Setiap mendaki gunung, saya menemukan kegembiraan yang lebih karena saya mampu membaca bahkan menertawakan setiap ambisi terhadap kebahagiaan dan sekaligus menghindari kecemasan yang berkelindan di dalam diri saya. Ambisi yang pastinya juga ada pada diri setiap orang. Sementara keduanya senantiasa bias di antara batas-batas yang tidak jelas. Kebahagiaan, di mana ia? Pada kejadian-kejadian, benda-benda, atau momen-momen semacam jatuh cinta? Semakin dipertanyakan keberadaanya semakin jauh jaraknya dari diri seseorang. Kecemasan karena tak ingin ada penderitaan adalah penderitaan.
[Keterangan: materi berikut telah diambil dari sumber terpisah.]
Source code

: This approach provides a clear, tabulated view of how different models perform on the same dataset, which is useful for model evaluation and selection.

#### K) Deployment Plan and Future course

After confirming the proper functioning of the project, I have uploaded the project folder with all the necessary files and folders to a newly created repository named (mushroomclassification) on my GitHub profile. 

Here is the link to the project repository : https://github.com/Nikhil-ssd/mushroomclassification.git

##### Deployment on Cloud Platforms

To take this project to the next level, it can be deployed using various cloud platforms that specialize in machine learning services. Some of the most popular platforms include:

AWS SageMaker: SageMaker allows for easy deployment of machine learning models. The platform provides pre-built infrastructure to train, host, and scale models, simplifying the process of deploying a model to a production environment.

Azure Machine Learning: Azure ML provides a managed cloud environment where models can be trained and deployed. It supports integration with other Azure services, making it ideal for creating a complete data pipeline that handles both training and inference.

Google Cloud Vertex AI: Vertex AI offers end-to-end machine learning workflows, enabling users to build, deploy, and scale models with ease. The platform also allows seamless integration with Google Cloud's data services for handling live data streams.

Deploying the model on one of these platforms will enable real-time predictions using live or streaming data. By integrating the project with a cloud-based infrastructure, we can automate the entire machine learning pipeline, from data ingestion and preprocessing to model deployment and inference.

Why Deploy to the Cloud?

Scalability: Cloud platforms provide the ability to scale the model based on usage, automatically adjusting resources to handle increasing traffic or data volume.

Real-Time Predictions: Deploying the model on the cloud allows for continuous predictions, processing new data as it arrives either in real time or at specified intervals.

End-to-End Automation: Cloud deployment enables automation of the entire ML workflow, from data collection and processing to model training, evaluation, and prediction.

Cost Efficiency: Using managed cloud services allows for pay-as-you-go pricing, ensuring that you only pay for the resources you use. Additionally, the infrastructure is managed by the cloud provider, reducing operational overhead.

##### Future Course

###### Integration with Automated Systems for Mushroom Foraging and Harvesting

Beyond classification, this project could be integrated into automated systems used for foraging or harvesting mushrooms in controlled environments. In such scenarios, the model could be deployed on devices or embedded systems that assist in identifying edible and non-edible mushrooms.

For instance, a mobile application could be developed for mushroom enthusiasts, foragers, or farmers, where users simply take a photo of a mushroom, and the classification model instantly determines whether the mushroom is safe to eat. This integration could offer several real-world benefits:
Saat mendaki gunung, bagi saya bukan hanya tentang mendaki, melainkan tentang mengenal langkah, napas, dan bayangan sendiri di tengah semesta yang tidak begitu dikenal; bergerak dari dataran rendah menuju puncak, memberi saya kesempatan untuk memahami arti lelah dan gairah. Lelah karena tubuh pada dasarnya lebih berkehendak untuk rebah, sementara gairah adalah keinginan untuk terus menapak di jalanan menanjak, untuk sesuatu yang tidak selalu perlu jelas tujuannya selain sampai pada puncak. Di situlah, kebahagiaan dan kecemasan tiada. Keduanya lebur dalam hembusan angin di muka bebatuan, pada cuaca yang sesekali dibakar matahari dan sesekali dikepung hujan.
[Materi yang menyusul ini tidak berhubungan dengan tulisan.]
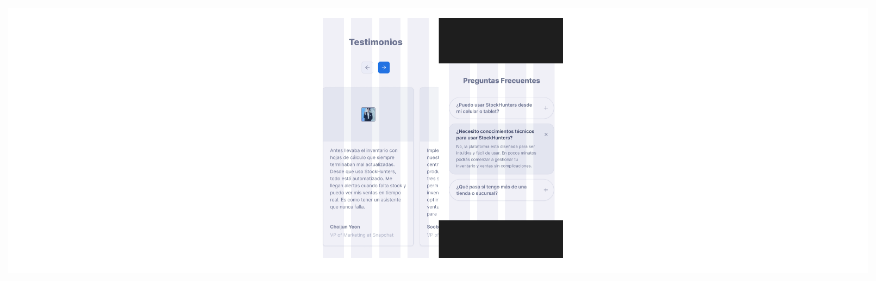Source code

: <p align="center">
<img src="resources/mm3.PNG" alt="mm3" width="250" height="260">
</p>

<p align="center">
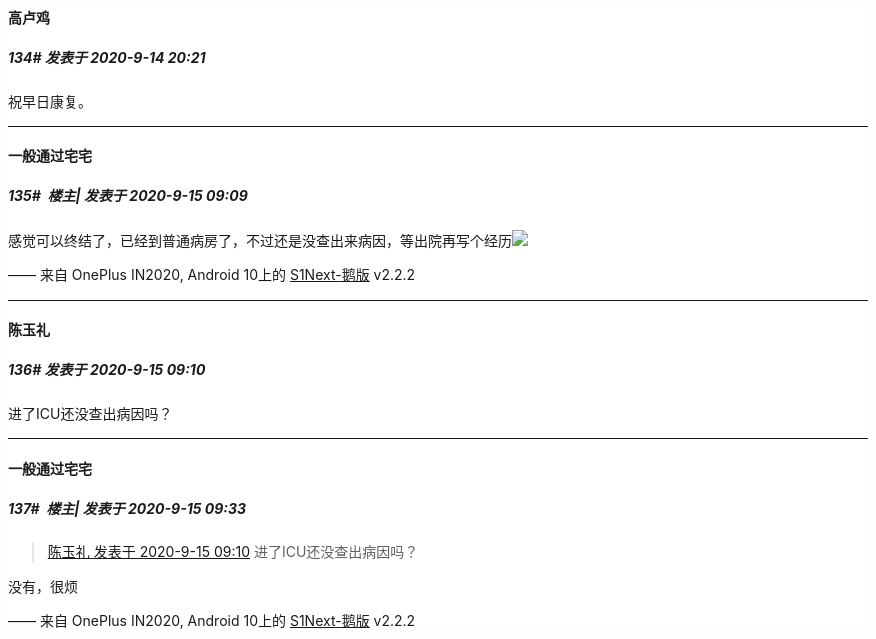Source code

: ####  高卢鸡  
##### 134#       发表于 2020-9-14 20:21


祝早日康复。


-----

####  一般通过宅宅  
##### 135#         楼主| 发表于 2020-9-15 09:09


感觉可以终结了，已经到普通病房了，不过还是没查出来病因，等出院再写个经历<img src="https://static.saraba1st.com/image/smiley/face2017/156.png" referrerpolicy="no-referrer">

—— 来自 OnePlus IN2020, Android 10上的 [S1Next-鹅版](https://github.com/ykrank/S1-Next/releases) v2.2.2


-----

####  陈玉礼  
##### 136#       发表于 2020-9-15 09:10


进了ICU还没查出病因吗？


-----

####  一般通过宅宅  
##### 137#         楼主| 发表于 2020-9-15 09:33


<blockquote><a href="httphttps://bbs.saraba1st.com/2b/forum.php?mod=redirect&amp;goto=findpost&amp;pid=48739247&amp;ptid=1959572" target="_blank">陈玉礼 发表于 2020-9-15 09:10</a>
进了ICU还没查出病因吗？</blockquote>
没有，很烦

—— 来自 OnePlus IN2020, Android 10上的 [S1Next-鹅版](https://github.com/ykrank/S1-Next/releases) v2.2.2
Tegur sapa dengan para pendaki yang lain merupakan suguhan yang tidak pernah hilang dari hidangan pendakian. Orang-orang asing yang seketika menjadi sangat akrab karena sama-sama dalam pendakian. Semua pendaki sejatinya sedang berguru kepada segala apa yang ada di gunung. Semua belajar tentang sopan santun dan cara mengucapkan terima kasih. Tentang memberikan hal baik yang dibawa kepada siapa pun. Segala apa yang ada di gunung memberi pelajaran tentang ketenangan walau terjebak di dalam situasi genting yang penuh ancaman.
Saya memaknai pendakian bukan semata aktivitas fisik yang terbatas pada jeda antara kata lelah dan istirahat. Pendakian adalah aktivitas batiniah yang dapat mempertemukan orang-orang yang khusu' dengan para guru yang memberi jalan bagi batin untuk menemui pengalaman-pengalaman tak terbayangkan. Misal bagaimana seorang pendaki menemukan guru dari aliran air; gejolak dan riaknya, atau ketika embun menguap dari daun-daun saat cahaya matahari perlahan turun.
Mendaki gunung bukan tentang kegandrungan pada eksistensi, mendaku diri dengan dada membusung karena telah sampai pada puncak-puncak paling tinggi. Mendaki bukan hanya tentang seberapa tinggi gunung yang dapat ditaklukkan, melainkan tentang seberapa tinggi pemaknaan yang turut di dalam setiap detiknya.